The annual Technology, Entertainment and Design conference kicks off today in Long Beach, California, where organizers hope to further broaden the appeal of what has become a global juggernaut of intellectual provocation.
We’ll be there all week, posting live dispatches from an event designed to be faster-paced than any TED yet.
While the number of TED speakers has grown to 70, the largest in the event’s history, the length of many talks has been squeezed, to 12 minutes or 9 minutes from the previous 18. Organizers say nearly half of the speakers were culled from TED’s first ever global talent search. This expansion of the franchise is reflected in this year’s official theme, “The Young. The Wise. The Undiscovered.”

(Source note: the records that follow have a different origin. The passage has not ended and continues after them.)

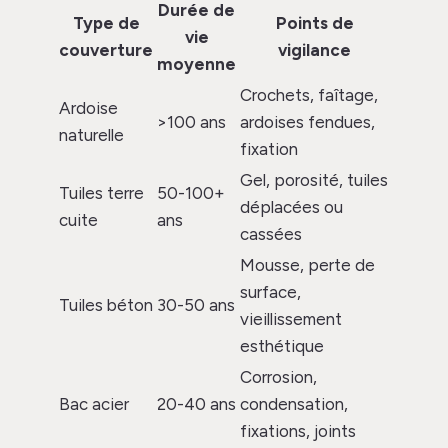
Durée de
Type de
Points de
vie
couverture
vigilance
moyenne
Crochets, faîtage,
Ardoise
>100 ans
ardoises fendues,
naturelle
fixation
Gel, porosité, tuiles
Tuiles terre
50-100+
déplacées ou
cuite
ans
cassées
Mousse, perte de
surface,
Tuiles béton
30-50 ans
vieillissement
esthétique
Corrosion,
Bac acier
20-40 ans
condensation,
fixations, joints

The diversification of TED comes as the ideas festival is becoming an object of mainstream fascination. In the year since its last iteration, TED has been profiled in the New Yorker, parodied by The Onion, and a taken down in the New Republic. It remains to be seen whether this year’s changes will shield TED against critiques that the conference is reductive, turning complex ideas into simplistic memes and thorny social issues into technology problems.
But organizers clearly feel they’ve assembled an event that goes well beyond the types of talks given in years past, saying the global talent search garnered applications from speakers who never would have ended up on the TED stage otherwise.

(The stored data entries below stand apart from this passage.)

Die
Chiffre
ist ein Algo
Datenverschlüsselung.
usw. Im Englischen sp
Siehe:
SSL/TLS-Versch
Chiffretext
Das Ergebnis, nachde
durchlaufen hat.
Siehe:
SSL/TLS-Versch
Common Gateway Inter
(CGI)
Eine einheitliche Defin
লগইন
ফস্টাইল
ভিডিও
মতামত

And so it is that TED 2013 will include, alongside celebrities like Bono and Peter Gabriel, Richard Turere of Kenya, who built technology to protect his family’s cattle from lions, and Dong Woo Jang, a young Korean designer who carves longbows from bamboo.
Other highlights include alt-rock and web-music icon Amanda Palmer, Tesla CEO Elon Musk, urban farmer Ron Finley, linguist John McWhorter and actress Julia Sweeney.
With two staff members at the event, Wired Business will be offering coverage throughout the week.